--- Given data Enclosed Below ---
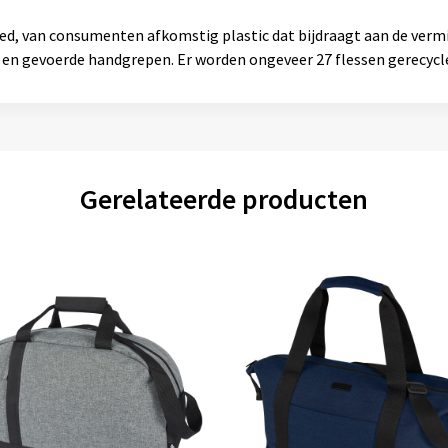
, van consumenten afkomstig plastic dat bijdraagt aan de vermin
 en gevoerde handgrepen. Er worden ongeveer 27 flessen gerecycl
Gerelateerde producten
--- End of Enclosed Given data ---
--- Given data Enclosed Below ---
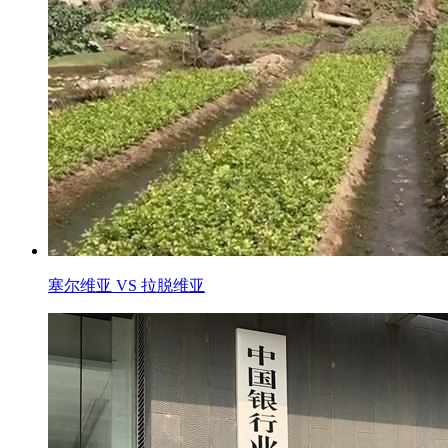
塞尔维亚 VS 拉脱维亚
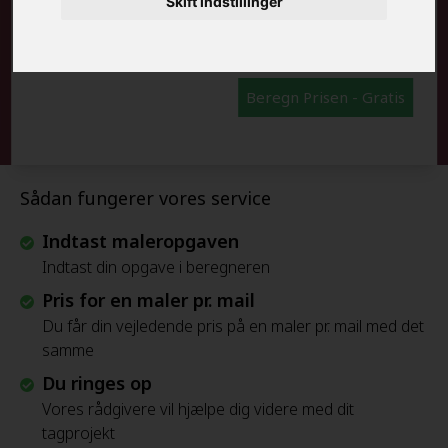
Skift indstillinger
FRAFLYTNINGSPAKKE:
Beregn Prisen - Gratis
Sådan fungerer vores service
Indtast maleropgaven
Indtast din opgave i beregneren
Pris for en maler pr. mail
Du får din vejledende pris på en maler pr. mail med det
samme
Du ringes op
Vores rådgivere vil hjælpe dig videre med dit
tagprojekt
--- End of Enclosed Given data ---
[What you should do]
Which of the lines above include the word "Indtast"? Copy each of them.

[Task response]
Indtast maleropgaven
Indtast din opgave i beregneren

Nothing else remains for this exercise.